Near the end of Philip Roth’s Sabbath’s Theater, on a whim, Sabbath visits his hundred year old Uncle Fish, who is also living a lonely and less than spic and span existence about a mile away from Grandpop’s bungalow, in Bradley Beach. Fish’s place is two stories high, and although he does not really sleep much he does go up to bed at night. He tells Sabbath he’s out of cereal (an eventuality which, due to careful stockpiling, would never befall Grandpop) but does make his own lunch every day: a lamp chop, a little apple sauce with maybe an orange for dessert. Of course there are no Christmas decorations, Fish being Jewish. Also, unlike Grandpop Polhemus, Fish would have a shower occasionally. In an old sideboard which used to belong to his family (his parents both now dead), Sabbath finds a box marked ‘Morty’s Things’.

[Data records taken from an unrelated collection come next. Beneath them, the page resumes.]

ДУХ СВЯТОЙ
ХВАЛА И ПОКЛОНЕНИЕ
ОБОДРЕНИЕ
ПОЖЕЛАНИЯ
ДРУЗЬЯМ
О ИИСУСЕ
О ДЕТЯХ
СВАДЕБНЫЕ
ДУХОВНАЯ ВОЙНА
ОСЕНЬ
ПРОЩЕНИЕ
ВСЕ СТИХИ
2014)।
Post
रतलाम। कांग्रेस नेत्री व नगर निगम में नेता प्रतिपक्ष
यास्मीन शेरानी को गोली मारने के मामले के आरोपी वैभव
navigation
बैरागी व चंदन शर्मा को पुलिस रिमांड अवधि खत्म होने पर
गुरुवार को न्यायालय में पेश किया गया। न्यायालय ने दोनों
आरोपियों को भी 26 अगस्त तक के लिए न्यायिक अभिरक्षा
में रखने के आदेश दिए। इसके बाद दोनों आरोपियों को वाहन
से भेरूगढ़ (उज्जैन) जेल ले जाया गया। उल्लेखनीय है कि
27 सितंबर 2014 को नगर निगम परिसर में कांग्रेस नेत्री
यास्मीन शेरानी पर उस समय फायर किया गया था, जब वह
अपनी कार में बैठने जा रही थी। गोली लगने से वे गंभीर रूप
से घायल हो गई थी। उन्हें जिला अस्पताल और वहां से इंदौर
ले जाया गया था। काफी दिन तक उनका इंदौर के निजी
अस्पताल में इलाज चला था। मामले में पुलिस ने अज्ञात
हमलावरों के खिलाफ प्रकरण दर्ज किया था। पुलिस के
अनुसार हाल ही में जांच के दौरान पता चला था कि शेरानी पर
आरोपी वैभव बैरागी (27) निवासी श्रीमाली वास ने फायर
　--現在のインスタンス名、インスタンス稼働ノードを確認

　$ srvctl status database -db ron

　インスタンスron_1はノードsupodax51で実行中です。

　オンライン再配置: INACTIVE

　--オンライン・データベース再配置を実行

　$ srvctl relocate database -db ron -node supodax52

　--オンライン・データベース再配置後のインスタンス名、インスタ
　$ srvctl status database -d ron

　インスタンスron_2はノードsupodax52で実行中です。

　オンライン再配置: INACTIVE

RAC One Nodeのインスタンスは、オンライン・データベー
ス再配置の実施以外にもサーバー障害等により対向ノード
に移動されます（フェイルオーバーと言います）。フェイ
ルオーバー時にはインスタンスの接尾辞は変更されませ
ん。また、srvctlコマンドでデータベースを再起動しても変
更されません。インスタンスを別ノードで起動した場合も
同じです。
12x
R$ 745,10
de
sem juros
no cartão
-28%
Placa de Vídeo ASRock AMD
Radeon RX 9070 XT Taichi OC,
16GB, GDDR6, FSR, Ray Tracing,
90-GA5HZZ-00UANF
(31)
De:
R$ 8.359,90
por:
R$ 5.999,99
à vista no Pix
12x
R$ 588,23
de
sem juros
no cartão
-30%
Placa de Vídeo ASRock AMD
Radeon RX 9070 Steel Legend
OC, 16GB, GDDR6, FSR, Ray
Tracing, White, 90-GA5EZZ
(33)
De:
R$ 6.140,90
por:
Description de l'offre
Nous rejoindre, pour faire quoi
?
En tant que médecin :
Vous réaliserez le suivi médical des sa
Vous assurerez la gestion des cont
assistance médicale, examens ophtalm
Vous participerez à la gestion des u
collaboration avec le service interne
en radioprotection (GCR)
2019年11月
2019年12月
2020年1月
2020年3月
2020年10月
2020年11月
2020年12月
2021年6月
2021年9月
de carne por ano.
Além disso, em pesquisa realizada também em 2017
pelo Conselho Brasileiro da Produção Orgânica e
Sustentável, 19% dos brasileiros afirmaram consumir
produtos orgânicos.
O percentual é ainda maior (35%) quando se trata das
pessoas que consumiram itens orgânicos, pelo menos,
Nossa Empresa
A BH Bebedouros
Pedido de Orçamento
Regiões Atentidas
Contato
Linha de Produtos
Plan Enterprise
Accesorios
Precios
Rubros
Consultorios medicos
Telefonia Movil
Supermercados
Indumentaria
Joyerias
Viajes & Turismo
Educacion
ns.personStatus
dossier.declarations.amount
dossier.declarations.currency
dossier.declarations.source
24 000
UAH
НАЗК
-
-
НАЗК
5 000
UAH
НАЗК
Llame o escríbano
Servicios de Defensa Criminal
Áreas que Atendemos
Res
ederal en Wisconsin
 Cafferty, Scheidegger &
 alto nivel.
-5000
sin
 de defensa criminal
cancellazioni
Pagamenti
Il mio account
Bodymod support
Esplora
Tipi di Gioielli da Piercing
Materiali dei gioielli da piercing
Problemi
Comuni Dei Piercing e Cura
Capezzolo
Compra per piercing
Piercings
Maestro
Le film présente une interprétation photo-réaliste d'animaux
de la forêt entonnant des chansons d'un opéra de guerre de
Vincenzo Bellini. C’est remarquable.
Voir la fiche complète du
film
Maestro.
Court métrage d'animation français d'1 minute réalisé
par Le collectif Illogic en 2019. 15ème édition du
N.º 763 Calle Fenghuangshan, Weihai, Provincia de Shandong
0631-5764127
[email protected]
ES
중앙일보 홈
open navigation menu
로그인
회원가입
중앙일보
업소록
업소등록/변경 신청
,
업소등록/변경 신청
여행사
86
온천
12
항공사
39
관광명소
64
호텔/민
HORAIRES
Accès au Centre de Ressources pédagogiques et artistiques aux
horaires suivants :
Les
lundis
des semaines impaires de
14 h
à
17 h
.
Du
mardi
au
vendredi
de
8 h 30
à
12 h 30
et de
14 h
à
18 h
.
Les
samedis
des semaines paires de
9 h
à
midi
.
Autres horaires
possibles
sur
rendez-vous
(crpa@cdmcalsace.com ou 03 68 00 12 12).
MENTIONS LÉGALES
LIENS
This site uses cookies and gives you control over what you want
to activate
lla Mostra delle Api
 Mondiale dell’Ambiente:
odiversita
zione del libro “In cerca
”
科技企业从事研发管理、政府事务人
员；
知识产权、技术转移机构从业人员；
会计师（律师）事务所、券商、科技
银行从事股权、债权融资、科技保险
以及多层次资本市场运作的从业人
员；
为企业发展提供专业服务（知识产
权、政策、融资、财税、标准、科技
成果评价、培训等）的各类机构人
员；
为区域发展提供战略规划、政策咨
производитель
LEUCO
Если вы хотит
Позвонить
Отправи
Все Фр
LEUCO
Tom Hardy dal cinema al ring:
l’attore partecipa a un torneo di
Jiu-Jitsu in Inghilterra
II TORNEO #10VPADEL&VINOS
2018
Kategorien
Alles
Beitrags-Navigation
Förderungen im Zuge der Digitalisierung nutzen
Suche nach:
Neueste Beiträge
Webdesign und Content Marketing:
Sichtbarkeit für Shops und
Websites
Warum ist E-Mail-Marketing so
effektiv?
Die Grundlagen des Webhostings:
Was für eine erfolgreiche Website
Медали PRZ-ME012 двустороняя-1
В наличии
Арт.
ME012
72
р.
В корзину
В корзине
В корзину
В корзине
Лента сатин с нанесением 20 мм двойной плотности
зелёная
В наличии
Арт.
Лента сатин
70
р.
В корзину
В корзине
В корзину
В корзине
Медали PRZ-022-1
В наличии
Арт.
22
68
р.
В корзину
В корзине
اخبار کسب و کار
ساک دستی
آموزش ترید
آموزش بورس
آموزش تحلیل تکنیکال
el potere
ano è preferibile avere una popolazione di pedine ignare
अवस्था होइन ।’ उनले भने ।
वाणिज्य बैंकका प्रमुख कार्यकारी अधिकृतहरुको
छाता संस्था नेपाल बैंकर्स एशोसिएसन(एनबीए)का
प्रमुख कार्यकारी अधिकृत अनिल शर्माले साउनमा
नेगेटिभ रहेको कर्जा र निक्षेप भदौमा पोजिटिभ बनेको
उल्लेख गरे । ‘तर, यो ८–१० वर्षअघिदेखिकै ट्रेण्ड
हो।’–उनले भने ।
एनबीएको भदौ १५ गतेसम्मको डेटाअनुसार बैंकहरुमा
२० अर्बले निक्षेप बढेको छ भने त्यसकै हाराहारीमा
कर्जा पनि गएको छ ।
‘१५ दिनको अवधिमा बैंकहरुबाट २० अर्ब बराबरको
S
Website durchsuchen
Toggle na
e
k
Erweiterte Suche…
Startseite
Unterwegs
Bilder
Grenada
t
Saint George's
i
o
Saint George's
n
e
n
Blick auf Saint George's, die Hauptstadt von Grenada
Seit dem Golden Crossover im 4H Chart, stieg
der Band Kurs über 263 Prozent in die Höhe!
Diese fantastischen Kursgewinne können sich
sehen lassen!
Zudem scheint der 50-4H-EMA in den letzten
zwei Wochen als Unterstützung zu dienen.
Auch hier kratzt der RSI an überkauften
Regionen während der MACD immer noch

Unlike Sabbath and my father and uncle, Sabbath’s younger brother Morty didn’t survive the war – shot down over the Pacific. At the bottom of the cardboard box Sabbath finds the officially folded flag which had draped his brother’s coffin. For some of us the obvious yet all too easily forgotten truth is that a great many GIs never made it back to their home towns and many of those who did, unlike my father and my uncle, were deeply scarred psychologically if not physically. Such GIs had had their High Noon showdown and most of them, like Gary Cooper’s Marshal Will Kane, had lived up to the terrible challenges of their time, their war. They had done what a man’s got to do. Now that war was over and for the survivors it was time to move on to a new – and who could possibly doubt it? – better life for themselves and their growing families. Now was the future, an American, suburban future.